I think the big question in this situation is: If the person is buying most of their multiplatform games on PS5 (the types of consumers that Sony really wants buying a PS5), are they suddenly going to decide not to buy their multiplatform games on PS5 just because Sony's 1st party games are appearing on PC ... let's say within 6 months, 1 month, or day and date with launch of a 1st party exclusive?
I mean if they aren't already buying all of their multiplatform games on PC, what's their incentive to suddenly decide they want to buy all those games on PC just because Sony 1st party games are now on PC? It's certainly not for the better graphics or superior (IMO) KBM controls, because they would have already been buying those on PC if that were the case. Do the reasons that they buy most of their multiplatform games on console suddenly disappear? Console is suddenly not the cheaper, more convenient, less trouble free option as it was prior to Sony releasing their 1p games on PC?

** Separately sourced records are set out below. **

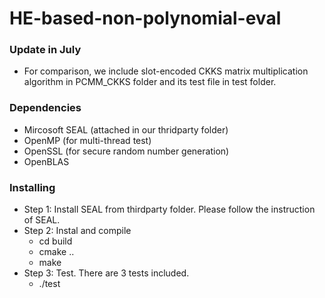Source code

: # HE-based-non-polynomial-eval

### Update in July
* For comparison, we include slot-encoded CKKS matrix multiplication algorithm in PCMM_CKKS folder and its test file in test folder. 

### Dependencies
* Mircosoft SEAL (attached in our thridparty folder)
* OpenMP (for multi-thread test)
* OpenSSL (for secure random number generation)
* OpenBLAS

### Installing
* Step 1: Install SEAL from thirdparty folder. Please follow the instruction of SEAL. 
* Step 2: Instal and compile
  * cd build
  * cmake ..
  * make
* Step 3: Test. There are 3 tests included. 
  * ./test
  
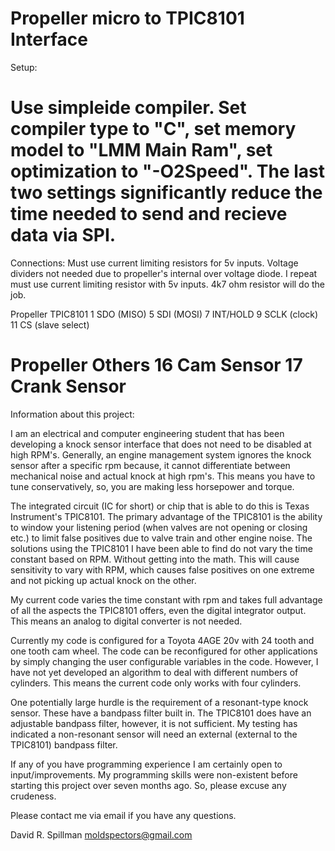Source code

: Propeller micro to TPIC8101 Interface
=========================================================================================================================
Setup:

Use simpleide compiler.  Set compiler type to "C", set memory model to "LMM Main Ram", set optimization to "-O2Speed".  The last two settings significantly reduce the time needed to send and recieve data via SPI.
=========================================================================================================================
Connections: Must use current limiting resistors for 5v inputs.  Voltage dividers not needed due to propeller's internal over voltage diode.  I repeat must use current limiting resistor with 5v inputs.  4k7 ohm resistor will do the job.

Propeller             TPIC8101
1                     SDO (MISO)
5                     SDI (MOSI)
7                     INT/HOLD
9                     SCLK (clock)
11                    CS (slave select)

Propeller             Others
16                    Cam Sensor
17                    Crank Sensor
=========================================================================================================================
Information about this project:

I am an electrical and computer engineering student that has been developing a knock sensor interface that does not need to be disabled at high RPM's.  Generally, an engine management system ignores the knock sensor after a specific rpm because, it cannot differentiate between mechanical noise and actual knock at high rpm's.  This means you have to tune conservatively, so, you are making less horsepower and torque.

The integrated circuit (IC for short) or chip that is able to do this is Texas Instrument's TPIC8101.  The primary advantage of the TPIC8101 is the ability to window your listening period (when valves are not opening or closing etc.) to limit false positives due to valve train and other engine noise.  The solutions using the TPIC8101 I have been able to find do not vary the time constant based on RPM.  Without getting into the math.  This will cause sensitivity to vary with RPM, which causes false positives on one extreme and not picking up actual knock on the other.

My current code varies the time constant with rpm and takes full advantage of all the aspects the TPIC8101 offers, even the digital integrator output.  This means an analog to digital converter is not needed.  

Currently my code is configured for a Toyota 4AGE 20v with 24 tooth and one tooth cam wheel.  The code can be reconfigured for other applications by simply changing the user configurable variables in the code.  However, I have not yet developed an algorithm to deal with different numbers of cylinders.  This means the current code only works with four cylinders.

One potentially large hurdle is the requirement of a resonant-type knock sensor.  These have a bandpass filter built in.  The TPIC8101 does have an adjustable bandpass filter, however, it is not sufficient.  My testing has indicated a non-resonant sensor will need an external (external to the TPIC8101) bandpass filter.

If any of you have programming experience I am certainly open to input/improvements.  My programming skills were non-existent before starting this project over seven months ago.  So, please excuse any crudeness.

Please contact me via email if you have any questions.

David R. Spillman
moldspectors@gmail.com
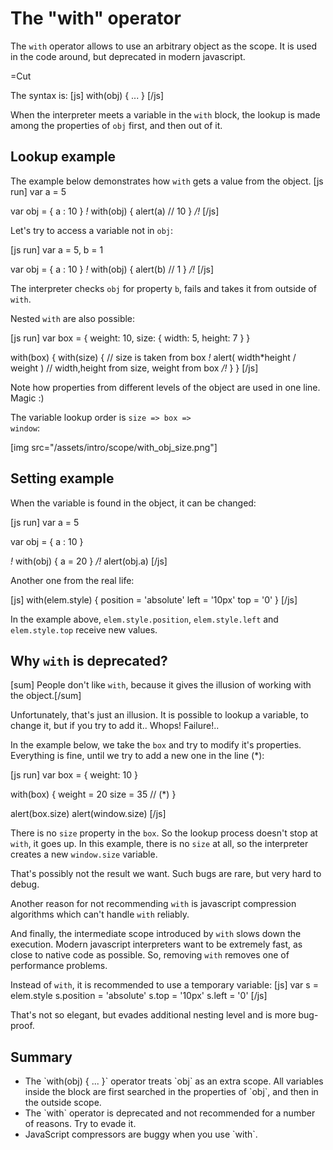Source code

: 
# The "with" operator 

The `with` operator allows to use an arbitrary object as the scope.
It is used in the code around, but deprecated in modern javascript.

=Cut

The syntax is:
[js]
with(obj) {
  ...
}
[/js]

When the interpreter meets a variable in the `with` block, the lookup is made among the properties of `obj` first, and then out of it.


## Lookup example   

The example below demonstrates how `with` gets a value from the object.
[js run]
var a = 5

var obj = { a : 10 }
*!*
with(obj) {
  alert(a) // 10
}
*/!*
[/js]

Let's try to access a variable not in `obj`:

[js run]
var a = 5, b = 1

var obj = { a : 10 }
*!*
with(obj) {
  alert(b) // 1
}
*/!*
[/js]

The interpreter checks `obj` for property `b`, fails and takes it from outside of `with`.

Nested `with` are also possible:

[js run]
var box = {
  weight: 10,
  size: {
    width: 5,
    height: 7
  }
}

with(box) {
  with(size) { // size is taken from box
*!*
    alert( width*height / weight ) // width,height from size, weight from box
*/!*
  }
}
[/js]

Note how properties from different levels of the object are used in one line. Magic :)


The variable lookup order is <code>size =&gt; box =&gt; window</code>:

[img src="/assets/intro/scope/with_obj_size.png"]


## Setting example   

When the variable is found in the object, it can be changed:

[js run]
var a = 5

var obj = { a : 10 }

*!*
with(obj) {
  a = 20
}
*/!*
alert(obj.a)
[/js]

Another one from the real life:

[js]
with(elem.style) {
  position = 'absolute'
  left = '10px'
  top = '0'
}
[/js]

In the example above, `elem.style.position`, `elem.style.left` and `elem.style.top` receive new values.


## Why `with` is deprecated?   

[sum] People don't like `with`, because it gives the illusion of working with the object.[/sum]

Unfortunately, that's just an illusion. It is possible to lookup a variable, to change it, but if you try to add it.. Whops! Failure!..

In the example below, we take the `box` and try to modify it's properties. Everything is fine, until we try to add a new one in the line (*):

[js run]
var box = {
  weight: 10
}

with(box) {
  weight = 20 
  size = 35 // (*)
}

alert(box.size)
alert(window.size) 
[/js]

There is no `size` property in the `box`. So the lookup process doesn't stop at `with`, it goes up. In this example, there is no `size` at all, so the interpreter creates a new `window.size` variable.

That's possibly not the result we want. Such bugs are rare, but very hard to debug.

Another reason for not recommending `with` is javascript compression algorithms which can't handle `with` reliably.

And finally, the intermediate scope introduced by `with` slows down the execution. Modern javascript interpreters want to be extremely fast, as close to native code as possible. So, removing `with` removes one of performance problems.

Instead of `with`, it is recommended to use a temporary variable:
[js]
var s = elem.style
s.position = 'absolute'
s.top = '10px'
s.left = '0'
[/js]

That's not so elegant, but evades additional nesting level and is more bug-proof.


## Summary   

<ul>
<li>The `with(obj) { ... }` operator treats `obj` as an extra scope. All variables inside the block are first searched in the properties of `obj`, and then in the outside scope.</li>
<li>The `with` operator is deprecated and not recommended for a number of reasons. Try to evade it.</li>
<li>JavaScript compressors are buggy when you use `with`.</li>
</ul>

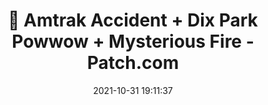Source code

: ---
"title": "🌱 Amtrak Accident + Dix Park Powwow + Mysterious Fire - Patch.com"
"date": "2021-10-31 19:11:37"
"feed_name": "GOOGLENEWSCONSTRUCTION"
"feed_website": "https://news.google.com/search?q=construction%2Bincident&hl=en-US&gl=US&ceid=US:en"
"feed_rss": "https://news.google.com/rss/search?q=construction%2Bincident&hl=en-US&gl=US&ceid=US:en"
"link": "https://patch.com/north-carolina/raleigh/amtrak-accident-dix-park-powwow-mysterious-fire"
"source": "{'href': 'https://patch.com', 'title': 'Patch.com'}"
"file": "_posts/2021-1-1-1dcd50ee093f4b3f97f79a9c39cf7d648223839f.md"
"accident": "1"
"drilling": "1"
"dead": "0"
"injured": "0"
"arrested": "0"
"place": "unknown place"
"where": "unknown site"
"causes": "unknown"
"place_uri": "unknown place"
---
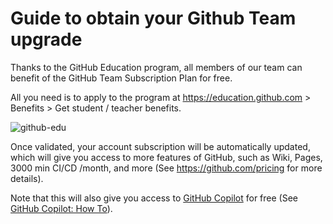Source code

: # Guide to obtain your Github Team upgrade 

Thanks to the GitHub Education program, all members of our team can benefit of the GitHub Team Subscription Plan for free.

All you need is to apply to the program at https://education.github.com > Benefits > Get student / teacher benefits.

![github-edu](https://user-images.githubusercontent.com/22279770/222193532-f2a613f5-be29-49e5-b4d5-e4b890dab46d.gif)

Once validated, your account subscription will be automatically updated, which will give you access to more features of GitHub, such as Wiki, Pages, 3000 min CI/CD /month, and more (See https://github.com/pricing for more details).

Note that this will also give you access to [GitHub Copilot](https://github.com/features/copilot) for free (See [GitHub Copilot: How To](./github-copilot-getting-started.md)).
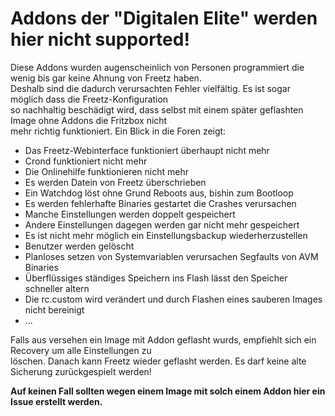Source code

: # Addons der "Digitalen Elite" werden hier nicht supported!

Diese Addons wurden augenscheinlich von Personen programmiert die wenig bis gar keine Ahnung von Freetz haben.<br>
Deshalb sind die dadurch verursachten Fehler vielfältig. Es ist sogar möglich dass die Freetz-Konfiguration<br>
so nachhaltig beschädigt wird, dass selbst mit einem später geflashten Image ohne Addons die Fritzbox nicht<br>
mehr richtig funktioniert. Ein Blick in die Foren zeigt:
 - Das Freetz-Webinterface funktioniert überhaupt nicht mehr
 - Crond funktioniert nicht mehr
 - Die Onlinehilfe funktionieren nicht mehr
 - Es werden Datein von Freetz überschrieben
 - Ein Watchdog löst ohne Grund Reboots aus, bishin zum Bootloop
 - Es werden fehlerhafte Binaries gestartet die Crashes verursachen
 - Manche Einstellungen werden doppelt gespeichert
 - Andere Einstellungen dagegen werden gar nicht mehr gespeichert
 - Es ist nicht mehr möglich ein Einstellungsbackup wiederherzustellen
 - Benutzer werden gelöscht
 - Planloses setzen von Systemvariablen verursachen Segfaults von AVM Binaries
 - Überflüssiges ständiges Speichern ins Flash lässt den Speicher schneller altern
 - Die rc.custom wird verändert und durch Flashen eines sauberen Images nicht bereinigt
 - ...

Falls aus versehen ein Image mit Addon geflasht wurds, empfiehlt sich ein Recovery um alle Einstellungen zu<br>
löschen. Danach kann Freetz wieder geflasht werden. Es darf keine alte Sicherung zurückgespielt werden!<br>

**Auf keinen Fall sollten wegen einem Image mit solch einem Addon hier ein Issue erstellt werden.**

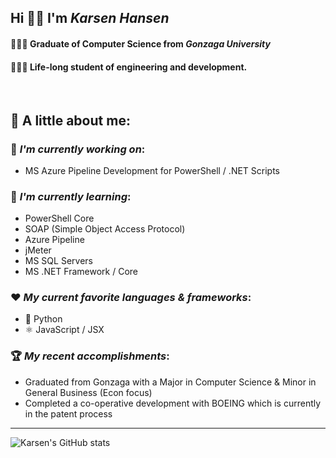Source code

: ## Hi 👋🏼 I'm *Karsen Hansen*
#### 👨🏼‍🎓 Graduate of Computer Science from *Gonzaga University*  
#### 👨🏼‍💻 Life-long student of engineering and development.

<br>


🔎 A little about me:  
--


### 🔭 *I'm currently working on*:
- MS Azure Pipeline Development for PowerShell / .NET Scripts


### 🌱 *I'm currently learning*: 
- PowerShell Core
- SOAP (Simple Object Access Protocol)
- Azure Pipeline
- jMeter
- MS SQL Servers
- MS .NET Framework / Core


### ❤️ *My current favorite languages & frameworks*:
- 🐍 Python 
- ⚛️ JavaScript / JSX

### 🏆 *My recent accomplishments*:
- Graduated from Gonzaga with a Major in Computer Science & Minor in General Business (Econ focus)
- Completed a co-operative development with BOEING which is currently in the patent process

----

![Karsen's GitHub stats](https://github-readme-stats.vercel.app/api?username=Karsenh&show_icons=true&theme=dracula)

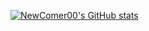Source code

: [![NewComer00's GitHub stats](https://github-readme-stats.vercel.app/api?username=NewComer00&show_icons=true&theme=onedark)](https://github.com/anuraghazra/github-readme-stats)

IMO, I see very few PS5 players suddenly moving to PC if they're already buying all or most of their multiplatform games on PS5.
For the people I know that have bought all or most of their multiplatform games on Xbox prior to MS releasing their 1p games day and date on PC ... they are still gaming on Xbox systems. The only ones that no longer have an Xbox system? The ones that only bought an Xbox for the exclusives and bought nothing else on the platform. IE - consumers that MS don't really want buying a console that they are selling at a loss. They make a larger profit by those players buying the exclusives on PC and those consoles consequently going to consumers which
do buy most or all of their multiplatform games on Xbox.
I mean there are always exceptions, there's probably someone that was pushed over the fence into building a multi-thousand dollar (especially at current GPU prices!) PC just because the exclusives aren't on console anymore. But I'd argue this is in a vanishingly small minority relative to the install bases of either console.